▶ _JOB_
Render the material below as a JSON list of strings with one string per line, skipping blank lines and leaving the pictures out.

----

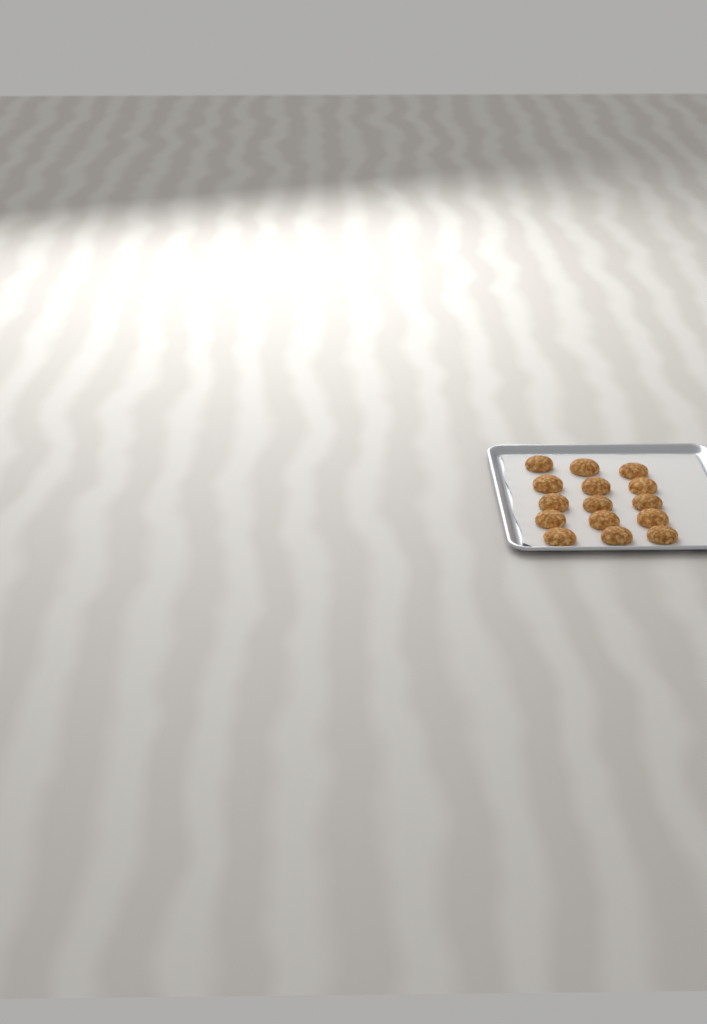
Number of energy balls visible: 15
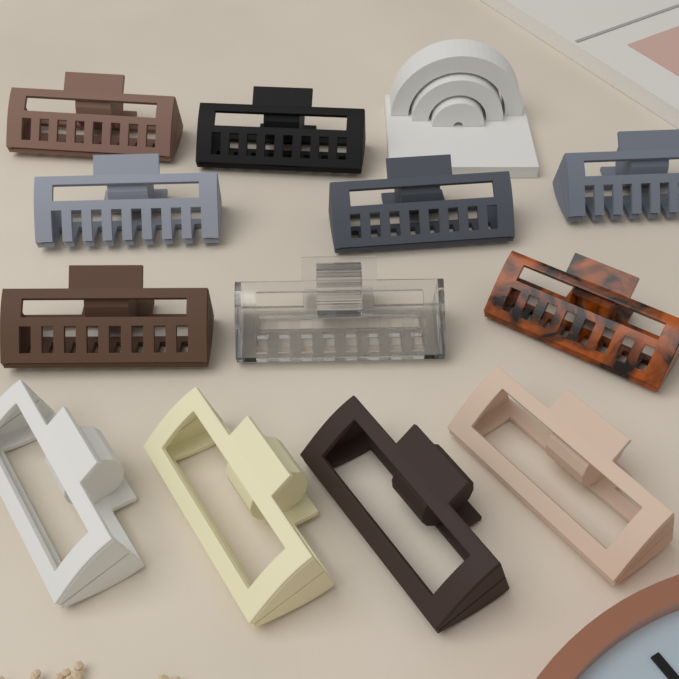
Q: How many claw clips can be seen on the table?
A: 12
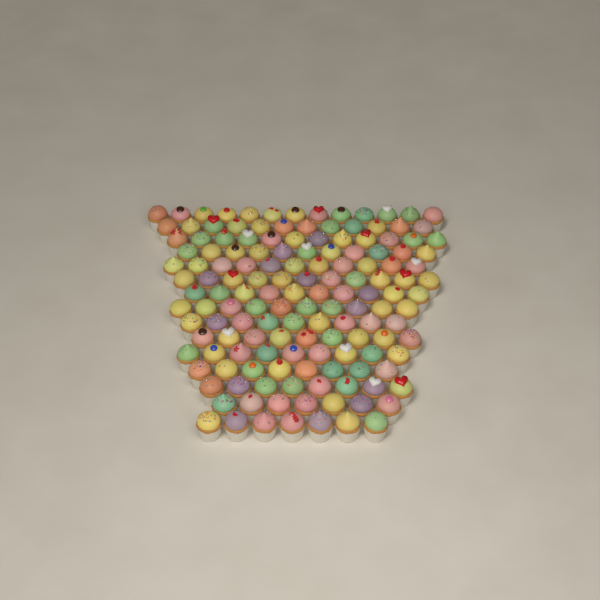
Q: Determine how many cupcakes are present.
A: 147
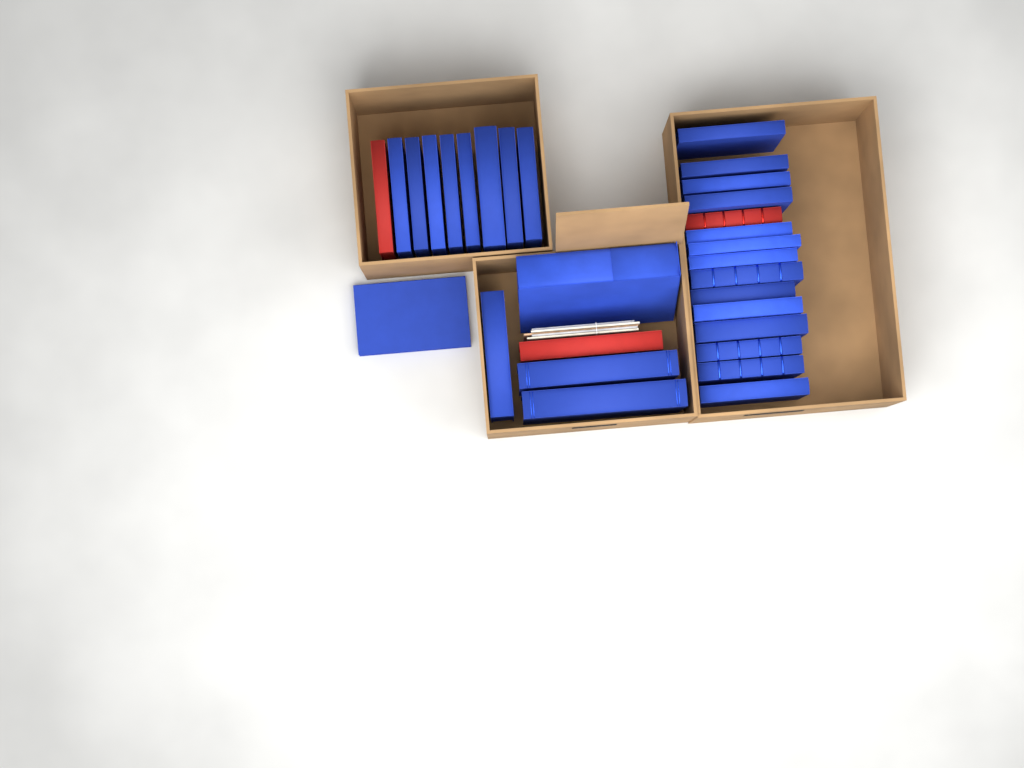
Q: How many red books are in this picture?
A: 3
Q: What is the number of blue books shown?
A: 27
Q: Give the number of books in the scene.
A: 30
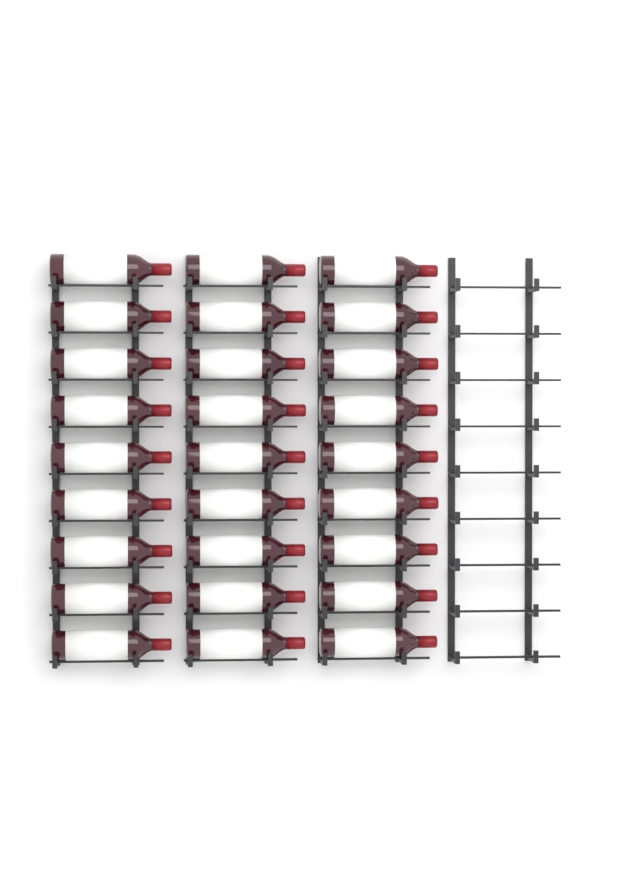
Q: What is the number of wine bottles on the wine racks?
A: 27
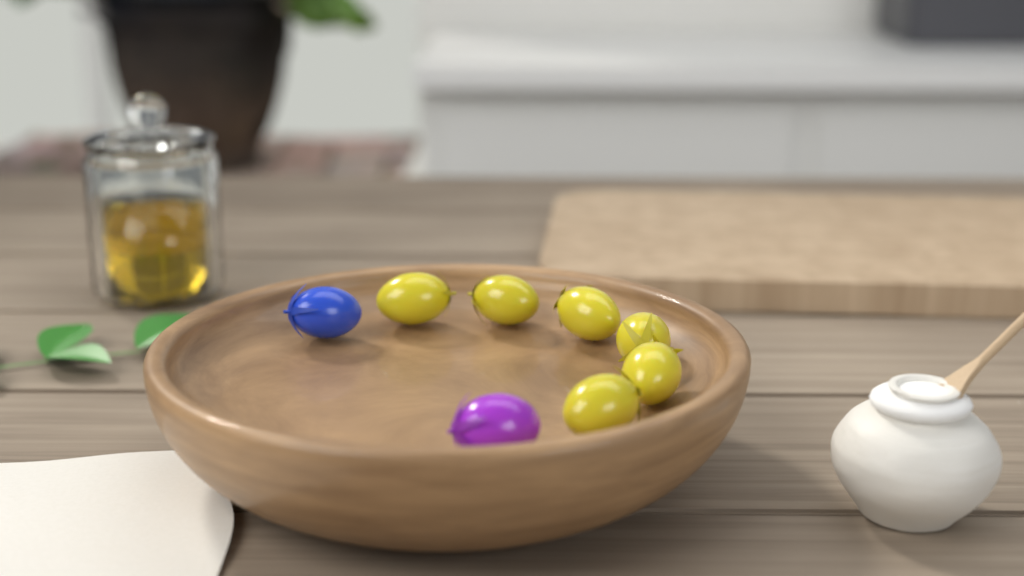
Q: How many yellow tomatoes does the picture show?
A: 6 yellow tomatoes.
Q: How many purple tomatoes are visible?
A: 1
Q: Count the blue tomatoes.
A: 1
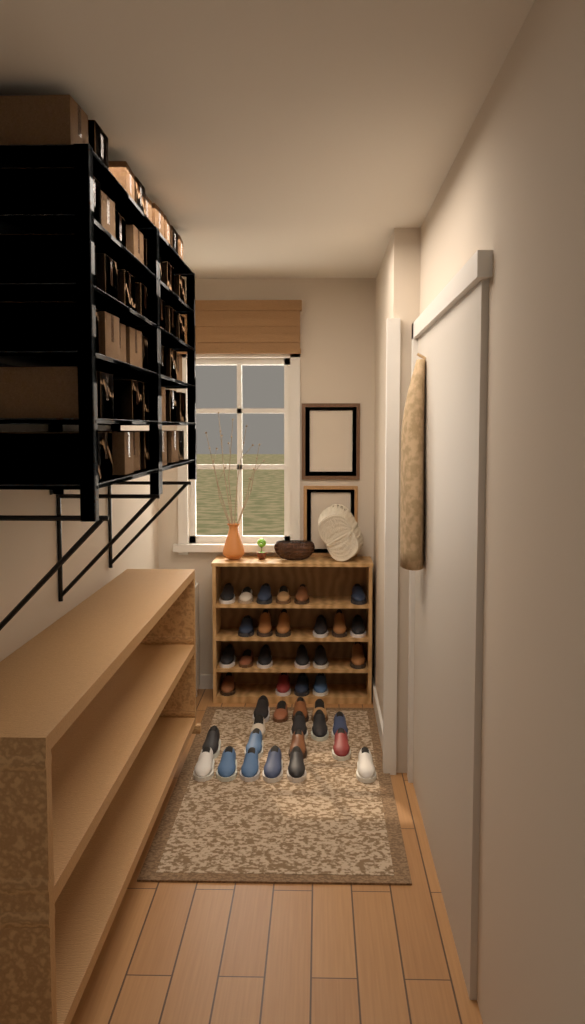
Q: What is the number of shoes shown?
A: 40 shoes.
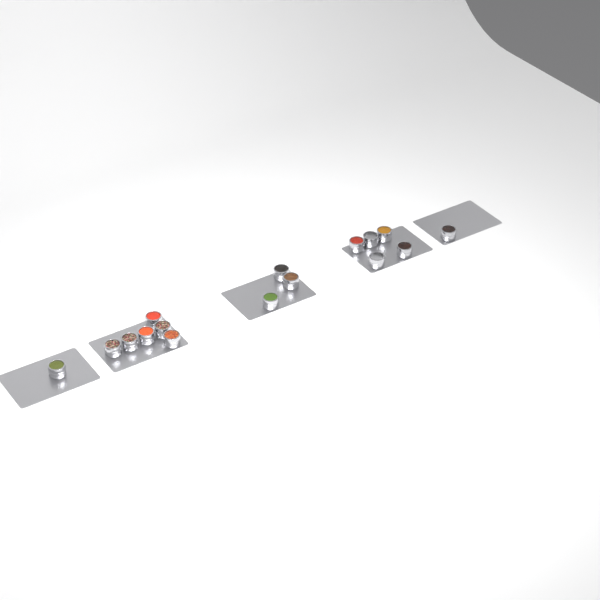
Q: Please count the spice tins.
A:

----

▶ _IN RESPONSE_
[
  "Number of energy balls visible: 15",
  "Q: How many claw clips can be seen on the table?",
  "A: 12",
  "Q: Determine how many cupcakes are present.",
  "A: 147",
  "Q: How many red books are in this picture?",
  "A: 3",
  "Q: What is the number of blue books shown?",
  "A: 27",
  "Q: Give the number of books in the scene.",
  "A: 30",
  "Q: What is the number of wine bottles on the wine racks?",
  "A: 27",
  "Q: How many yellow tomatoes does the picture show?",
  "A: 6 yellow tomatoes.",
  "Q: How many purple tomatoes are visible?",
  "A: 1",
  "Q: Count the blue tomatoes.",
  "A: 1",
  "Q: What is the number of shoes shown?",
  "A: 40 shoes.",
  "Q: Please count the spice tins.",
  "A:"
]